Preparing for fasting the holy month of Ramadan, UK Islamic organizations and medics have issued warning ahead of Ramadan, as Muslims gear up for 19 hour fasting during the holy month.
“In 2014, the fasting hours for Ramadan will be some 19 hours long. With some five hours only available to eat, drink, sleep and pray, Ramadan in the UK will be tough,” the Muslim Council of Britain (MCB) said in a statement cited by Al-Arabiya on Saturday, June 29.
Muslims in UK and most Muslim countries will start fasting on Sunday, June 29, on the first day of the holy month of Ramadan.
Ramadan, the holiest month in Islamic calendar, is expected to start on Saturday in North America according to astronomical calculations.
In Ramadan, adult Muslims, save the sick and those traveling, abstain from food, drink, smoking and sex between dawn and sunset.
This year, Muslims in the UK will have to abstain for food and water from dawn to dusk, for a period that reaches 19 hours a day.
Worried about people who suffer from diabetes and dehydration, the MCB leaflet included some advices to fasting Muslims.
“Long fasts put you at higher risk of low blood sugar levels and dehydration. If the weather is hot you can also become dehydrated without drinking, which can make you ill,” an MCB leaflet said.
“High blood sugar levels can also occur if you become dehydrated and/ or if you eat excessively at Suhoor or Iftar.”
“In accordance with Islamic teachings, all those who are ill, frail, pregnant, menstruating or are travelling are exempt from fasting,”
Sheikh Hamid Khalifa, the former Imam of the London Islamic Center, noted that Muslims should abide by the Islamic teachings and not to fast if their health faced any risks.
“If they are able to, these people may make up the fast at a later date, perhaps during the winter months with a shorter daylight period, such as November, December or January,” Sheikh Khalifa told Al Arabiya News.
“But if they cannot fast at all, in either summer or in the winter months, they can complete their duties by offering charity or providing food to the poor.
“There should be no change in fasting times for countries such as the UK or even Egypt, where fasting will be up to 16 hours. Last week, it was up for debate that a fatwa [religious edict] could be issued to reduce fasting times, this should never be the case,” Sheikh Khalifa added.
With about 325,000 British Muslims having diabetes, Britain’s North West Ambulance Service rushed to issue a statement insisting that balanced food and fluid intake between fasts is essential.
“If during this Ramadan period you start to feel unwell, disorientated or confused, our advice as supported by Islamic principles is to stop fasting and have a drink of water or other fluids,” the statement said.

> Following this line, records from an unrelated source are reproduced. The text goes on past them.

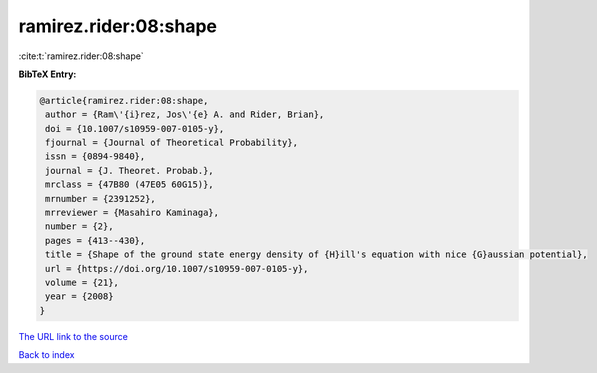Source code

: ramirez.rider:08:shape
======================

:cite:t:`ramirez.rider:08:shape`

**BibTeX Entry:**

.. code-block:: bibtex

   @article{ramirez.rider:08:shape,
    author = {Ram\'{i}rez, Jos\'{e} A. and Rider, Brian},
    doi = {10.1007/s10959-007-0105-y},
    fjournal = {Journal of Theoretical Probability},
    issn = {0894-9840},
    journal = {J. Theoret. Probab.},
    mrclass = {47B80 (47E05 60G15)},
    mrnumber = {2391252},
    mrreviewer = {Masahiro Kaminaga},
    number = {2},
    pages = {413--430},
    title = {Shape of the ground state energy density of {H}ill's equation with nice {G}aussian potential},
    url = {https://doi.org/10.1007/s10959-007-0105-y},
    volume = {21},
    year = {2008}
   }
`The URL link to the source <ttps://doi.org/10.1007/s10959-007-0105-y}>`_


`Back to index <../By-Cite-Keys.html>`_
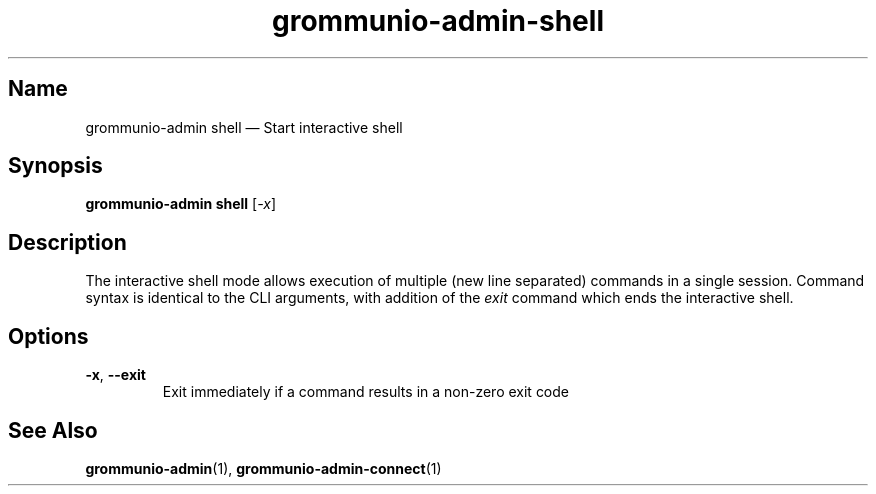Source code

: .\" Automatically generated by Pandoc 2.9.2.1
.\"
.TH "grommunio-admin-shell" "1" "" "" ""
.hy
.SH Name
.PP
grommunio-admin shell \[em] Start interactive shell
.SH Synopsis
.PP
\f[B]grommunio-admin shell\f[R] [\f[I]-x\f[R]]
.SH Description
.PP
The interactive shell mode allows execution of multiple (new line
separated) commands in a single session.
Command syntax is identical to the CLI arguments, with addition of the
\f[I]exit\f[R] command which ends the interactive shell.
.SH Options
.TP
\f[B]\f[CB]-x\f[B]\f[R], \f[B]\f[CB]--exit\f[B]\f[R]
Exit immediately if a command results in a non-zero exit code
.SH See Also
.PP
\f[B]grommunio-admin\f[R](1), \f[B]grommunio-admin-connect\f[R](1)
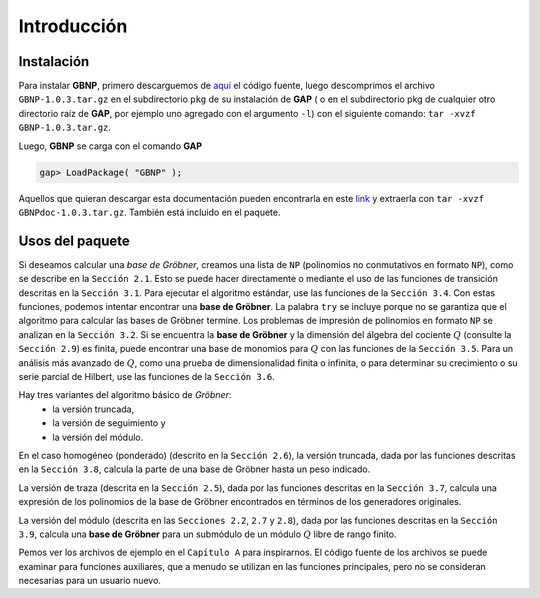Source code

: .. role:: underline
    :class: underline

Introducción
==============================================

Instalación
----------------

Para instalar **GBNP**, primero descarguemos de `aquí <http://mathdox.org/products/gbnp/GBNP-1.0.3.tar.gz>`_ el código fuente, luego descomprimos el archivo ``GBNP-1.0.3.tar.gz`` en el subdirectorio ``pkg`` de su instalación de **GAP** ( o en el subdirectorio pkg de cualquier otro directorio raíz de **GAP**, por ejemplo uno agregado con el argumento ``-l``) con el siguiente comando: ``tar -xvzf GBNP-1.0.3.tar.gz``.

Luego, **GBNP** se carga con el comando **GAP**

.. code-block:: gap

    gap> LoadPackage( "GBNP" );


Aquellos que quieran descargar esta documentación pueden encontrarla en este `link <http://mathdox.org/products/gbnp/GBNPdoc-1.0.3.tar.gz>`_ y extraerla con ``tar -xvzf GBNPdoc-1.0.3.tar.gz``. También está incluido en el paquete.


Usos del paquete
--------------------

Si deseamos calcular una *base de Gröbner*, creamos una lista de ``NP`` (polinomios no conmutativos en formato ``NP``), como se describe en la ``Sección 2.1``. Esto se puede hacer directamente o mediante el uso de las funciones de transición descritas en la ``Sección 3.1``. Para ejecutar el algoritmo estándar, use las funciones de la ``Sección 3.4``. Con estas funciones, podemos intentar encontrar una **base de Gröbner**. La palabra ``try`` se incluye porque :underline:`no se garantiza que el algoritmo para calcular las bases de Gröbner termine`. Los problemas de impresión de polinomios en formato ``NP`` se analizan en la ``Sección 3.2``. Si se encuentra la **base de Gröbner** y la dimensión del álgebra del cociente :math:`Q` (consulte la ``Sección 2.9``) es finita, puede encontrar una base de monomios para :math:`Q` con las funciones de la ``Sección 3.5``. Para un análisis más avanzado de :math:`Q`, como una prueba de dimensionalidad finita o infinita, o para determinar su crecimiento o su serie parcial de Hilbert, use las funciones de la ``Sección 3.6``.

Hay tres variantes del algoritmo básico de *Gröbner*:
    - la versión truncada,
    - la versión de seguimiento y
    - la versión del módulo.
    
En :underline:`el caso homogéneo` (ponderado) (descrito en la ``Sección 2.6``), la versión truncada, dada por las funciones descritas en la ``Sección 3.8``, calcula la parte de una base de Gröbner hasta un peso indicado.

:underline:`La versión de traza` (descrita en la ``Sección 2.5``), dada por las funciones descritas en la ``Sección 3.7``, calcula una expresión de los polinomios de la base de Gröbner encontrados en términos de los generadores originales.

:underline:`La versión del módulo` (descrita en las ``Secciones 2.2``, ``2.7`` y ``2.8``), dada por las funciones descritas en la ``Sección 3.9``, calcula una **base de Gröbner** para un submódulo de un módulo :math:`Q` libre de rango finito.

Pemos ver los archivos de ejemplo en el ``Capítulo A`` para inspirarnos. El código fuente de los archivos se puede examinar para funciones auxiliares, que a menudo se utilizan en las funciones principales, pero no se consideran necesarias para un usuario nuevo.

“This is especially important for older adults, and for those with controlled medical conditions such as low/high blood pressure, diabetes and those who are receiving dialysis treatment.”
Also, local British councils have also issued warnings, among them Buckinghamshire County Council which also warned of the dangers of dehydration.
“When Ramadan falls in the summer months it’s really important to take extra care to drink enough before the fast to keep your fluid levels up during the day and avoid dehydration,” Buckinghamshire’s director of public health Jane O’Grady was quoted as saying by a local newspaper.
“Do watch out for more vulnerable members of the community, especially if the weather is very warm, to make sure that they stay healthy during the holy month.”
Britain is home to a Muslim community of nearly 2.7 million.
Muslims dedicate their time during the holy month to be closer to Allah through prayers, self-restraint and good deeds.